Morocco: A Land of Mystery & Beauty

Carpets, one of Morocco’s most remarkable crafts, are all intricately hand woven on looms. The carpets that are most recognizable are probably the Berber carpets. Berber carpets date back to the Paleolithic era and the hand spun cloth that was used to make the carpets are from natural materials.

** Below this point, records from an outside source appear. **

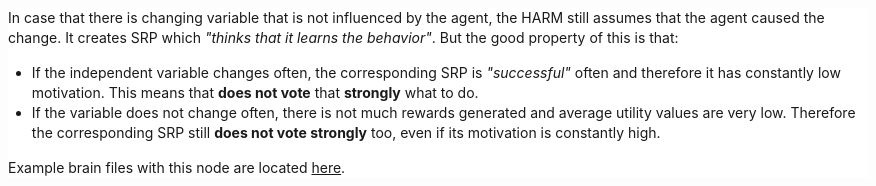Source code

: In case that there is changing variable that is not influenced by the agent, the HARM still assumes that the agent caused the change. It creates SRP which *"thinks that it learns the behavior"*. But the good property of this is that:

  * If the independent variable changes often, the corresponding SRP is *"successful"* often and therefore it has constantly low motivation. This means that **does not vote** that **strongly** what to do.
  * If the variable does not change often, there is not much rewards generated and average utility values are very low. Therefore the corresponding SRP still **does not vote strongly** too, even if its motivation is constantly high.


Example brain files with this node are located [here](../examples.md#harmMapG).
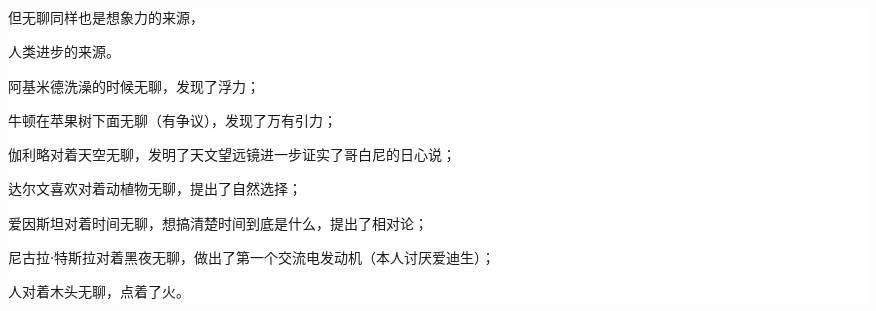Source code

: 但无聊同样也是想象力的来源，

人类进步的来源。

阿基米德洗澡的时候无聊，发现了浮力；

牛顿在苹果树下面无聊（有争议），发现了万有引力；

伽利略对着天空无聊，发明了天文望远镜进一步证实了哥白尼的日心说；

达尔文喜欢对着动植物无聊，提出了自然选择；

爱因斯坦对着时间无聊，想搞清楚时间到底是什么，提出了相对论；

尼古拉·特斯拉对着黑夜无聊，做出了第一个交流电发动机（本人讨厌爱迪生）；

人对着木头无聊，点着了火。
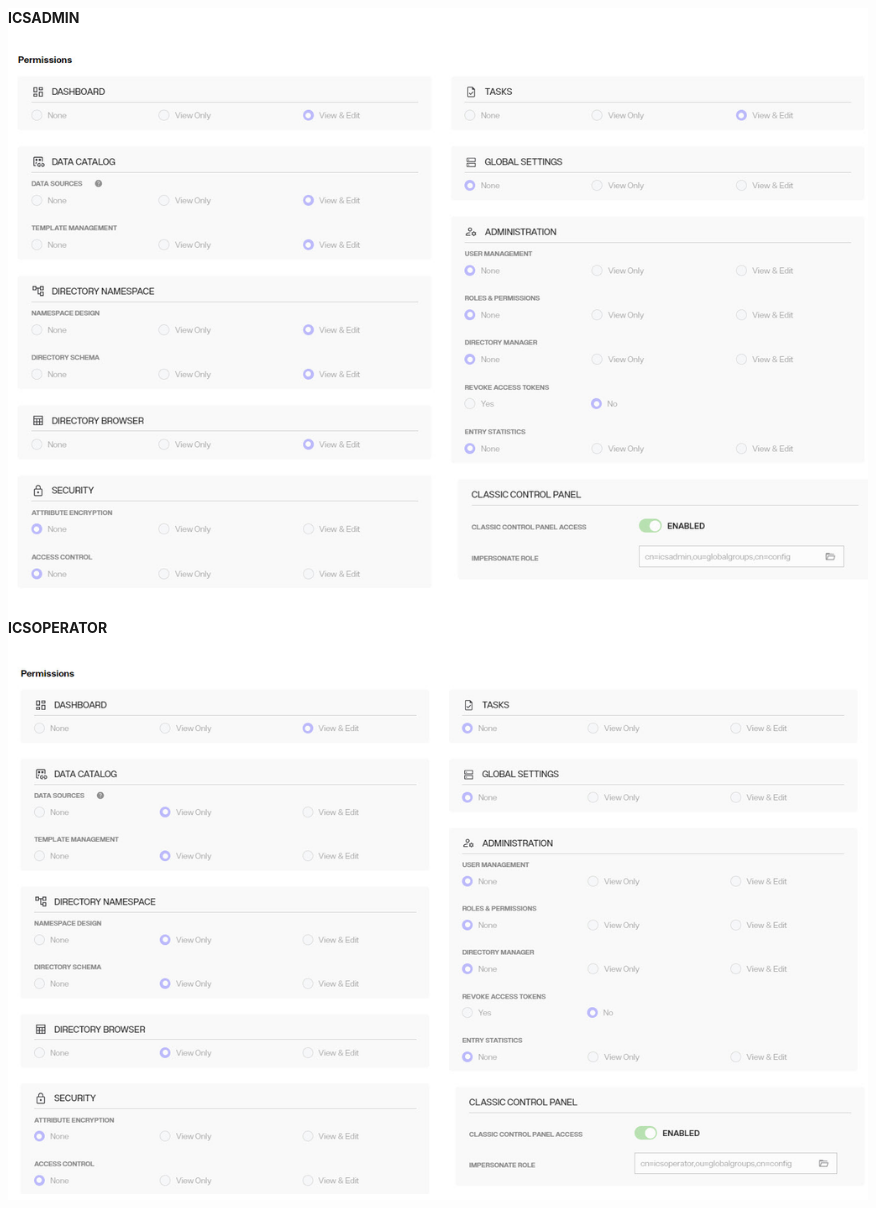  **ICSADMIN** 

![icsadmin role](Media/icsadmin-admin-role.jpg)
 
**ICSOPERATOR** 

![icsoperator role](Media/icsoperator-admin-role.jpg)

Essential oils and perfumes are a very important part of Moroccan culture and are used on a daily basis as well in traditional ceremonies. One of the most coveted Moroccan oils now, especially in the cosmetic industry is Argan Oil. Argan oil comes from the kernel of the Argan tree (Argania Spinosa L), because the kernel is very hard to press, traditionally, it was fed to goats whose digestive system would remove the harder outer shell leaving the rest to pass through and the women would collect the kernel, clean them and press out the oil. Argan is an endemic species to Morocco.

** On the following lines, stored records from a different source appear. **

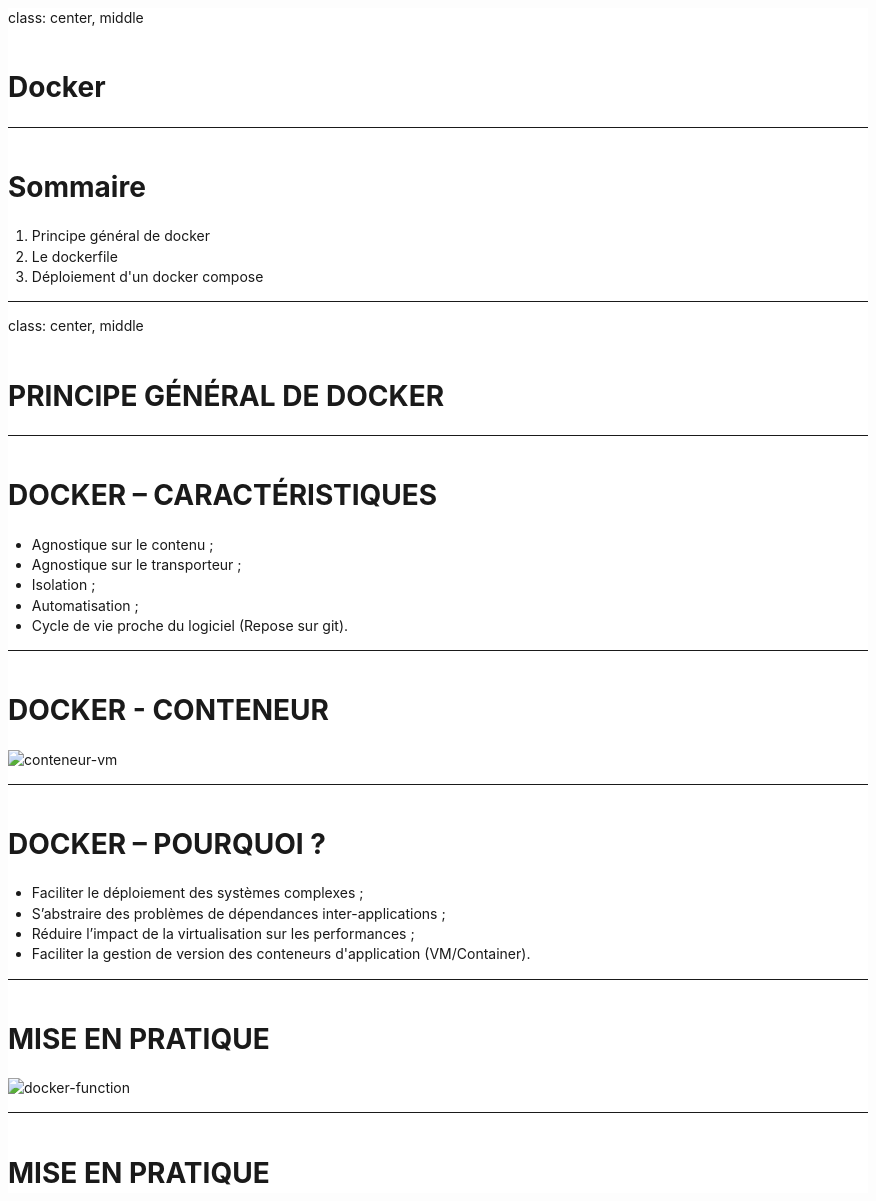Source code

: class: center, middle

# Docker

---
# Sommaire

1. Principe général de docker
2. Le dockerfile
3. Déploiement d'un docker compose

---
class: center, middle
# PRINCIPE GÉNÉRAL DE DOCKER
---
# DOCKER – CARACTÉRISTIQUES
- Agnostique sur le contenu ;
- Agnostique sur le transporteur ;
- Isolation ;
- Automatisation ;
- Cycle de vie proche du logiciel (Repose sur git).
---
# DOCKER - CONTENEUR

![conteneur-vm](/conteneur-vm.png)

---
# DOCKER – POURQUOI ?
- Faciliter le déploiement des systèmes complexes ;
- S’abstraire des problèmes de dépendances inter-applications ;
- Réduire l’impact de la virtualisation sur les performances ;
- Faciliter la gestion de version des conteneurs d'application (VM/Container).

---
# MISE EN PRATIQUE

![docker-function](/docker-function.png)

---
# MISE EN PRATIQUE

Hamsa, also known as the hand of Fatima, the daughter of the Islamic prophet Mohammed, is a common symbol that can be found throughout Morocco, depicting an open right hand, which is a sign of protection that also represents blessings, power, and strength, and is seen as potent in deflecting the evil eye. This symbol is often seen in jewelry or as door knockers on homes.
The Holy month of Ramadan is a time for fasting and praying for the followers of Islam. This month happens at various times every year and lasts about 29 days depending on the lunar cycle. From sun up until sun down, believers are to abstain from eating, drinking, smoking and sexual acts. At sundown families, break the fast with a meal called Iftar. The end of Ramadan is marked by the holiday know as Eid ul-Fitr, which brings about the next lunar month, called Shawwal in Arabic.